### Task statement
Your task is to restate every entry below word for word and omit the images.

### Given data
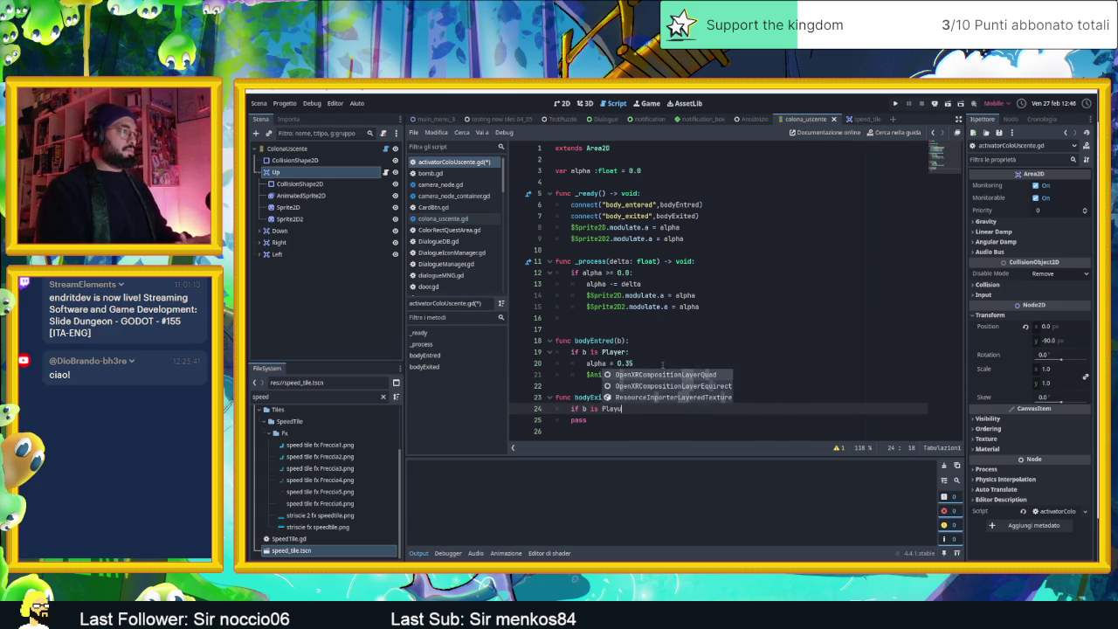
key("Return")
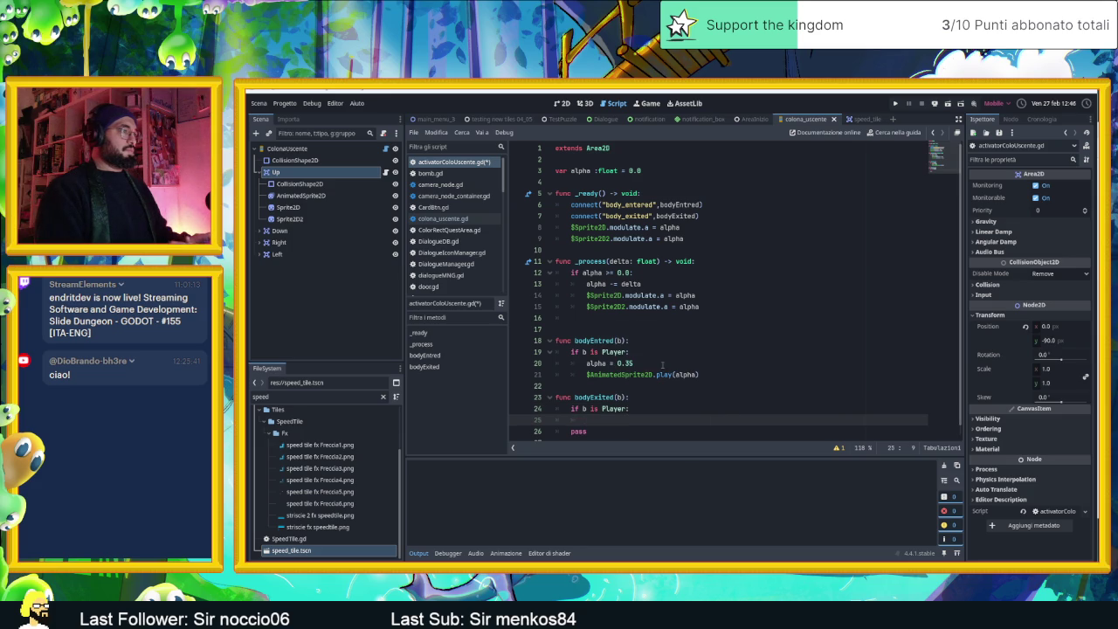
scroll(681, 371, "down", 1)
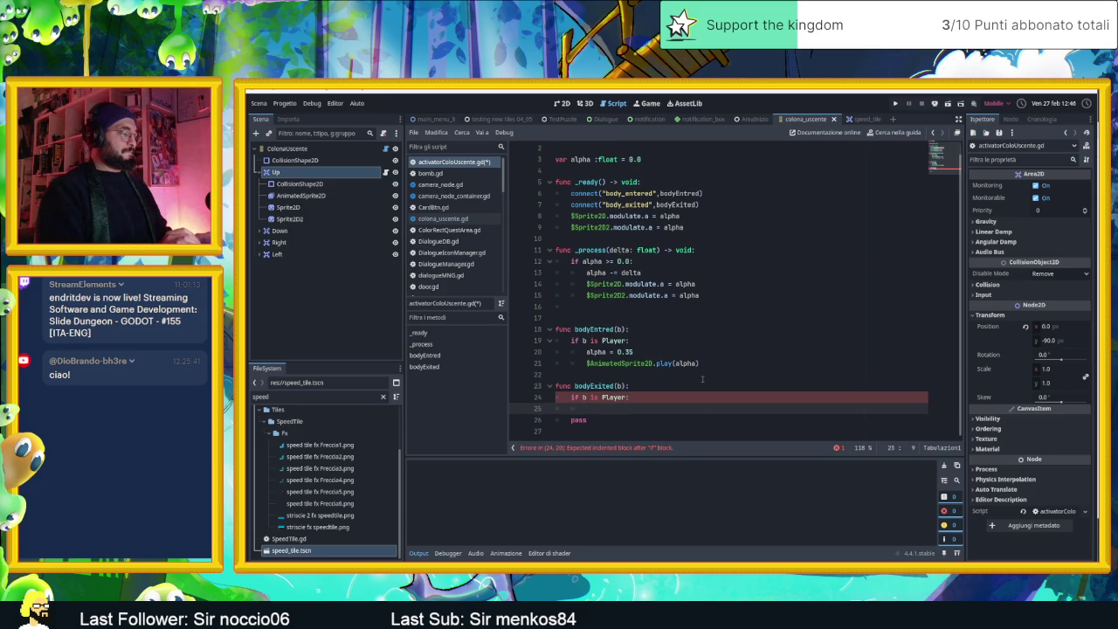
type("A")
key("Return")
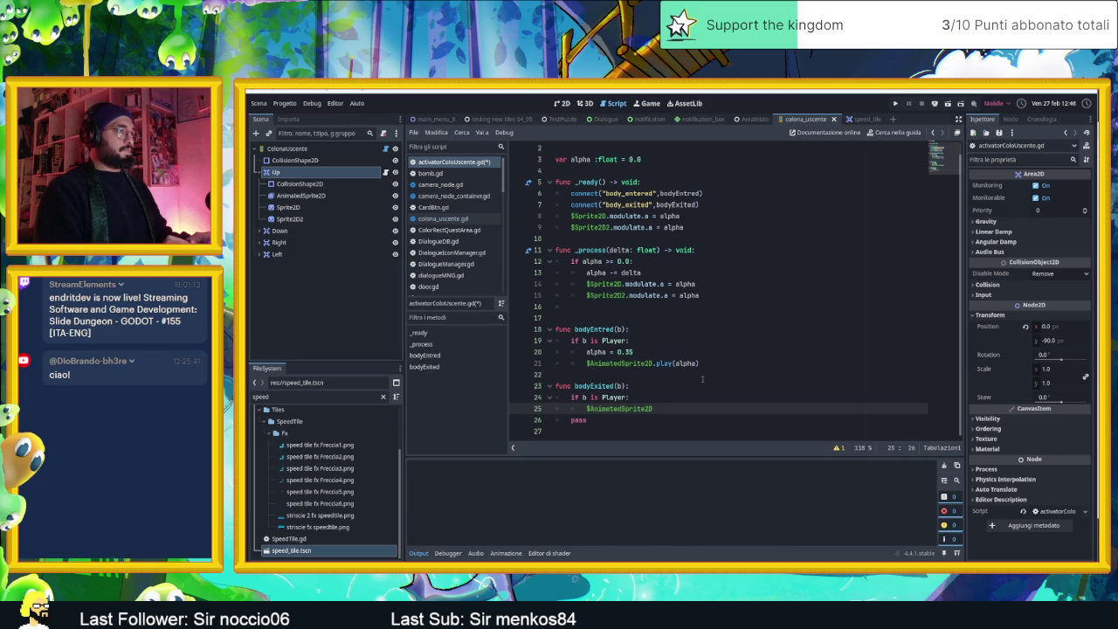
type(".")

### Solution below
key("Return")
scroll(681, 371, "down", 1)
type("A")
key("Return")
type(".")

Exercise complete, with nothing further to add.